The remote system 140 executes an independence evaluator 200. The independent evaluator 200 receives the independence query 20 (e.g., from the user device 10, other modules executing on the remote system 140, or other remote entities). The independence evaluator 200 also obtains a first set of time-series data 310, 310a that includes a first series of data points 312, 312a that represent a respective first system value 152, 152a and a second set of time-series data 310, 310b that includes a second series of data points 312, 312b that represents a respective second system value 152, 152b. The first system value 152a and the second system value 152b represent values similarly produced (either directly or indirectly) by the first system 50a and the second system 50a respectively.

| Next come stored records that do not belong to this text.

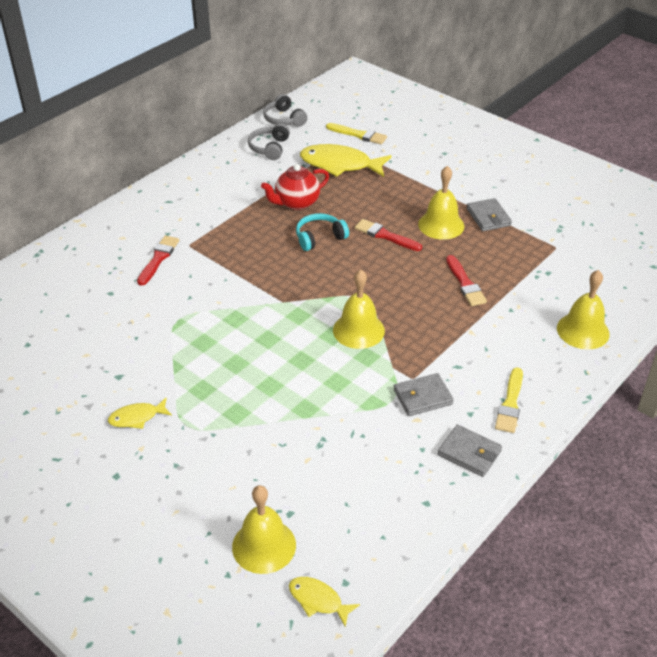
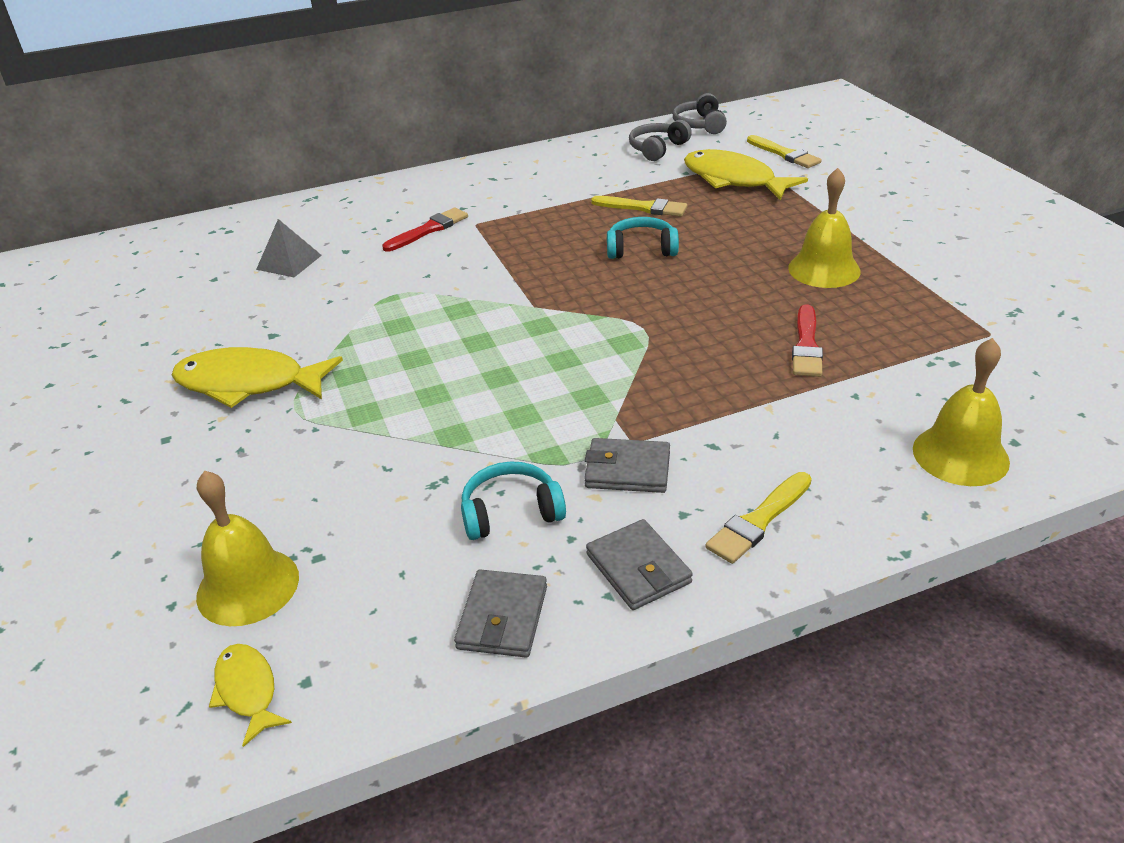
camera: 30 degrees right, 5 degrees down
yellow fish [108,398,172,429] -> yellow fish [172,347,343,408], size x1.94
red teapot [261,164,329,210] -> yellow brush [591,196,687,216]
yellow bell [333,269,385,349] -> none
red brush [355,219,422,251] -> none
grey wallet [467,198,512,231] -> grey wallet moved to [454,569,547,658]
none -> grey pyramid [256,219,322,277]
none -> turquoise headphones [461,461,566,540]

In some examples, the system values 152 represent a duration and/or latency of requests or commands to the systems 50 or availability of various resources of the system 50. For example, the first system value 152a represents a duration of a “create virtual machine” application programming interface (API) call to the first system 50a while the second system value 152b represents a duration of the “create virtual machine” API call to the second system 50b. In other examples, the system values 152 represent latencies in providing access to a resource or in providing responses to queries. Specifically, the first system value 152a of each data point 312a of the first set of time-series data 310a may include a latency value for providing a first resource of the first system 50a while the second system value 152b of each data point 312b of the second set of time-series data 310b may include a latency value for providing a second resource of the second system 50b (where the second resource of the second system 50a is equivalent to the first resource of the first system 50a). The resources include, for example, virtual machines (VMs) executing within the systems 50a, processing capabilities, storage, etc.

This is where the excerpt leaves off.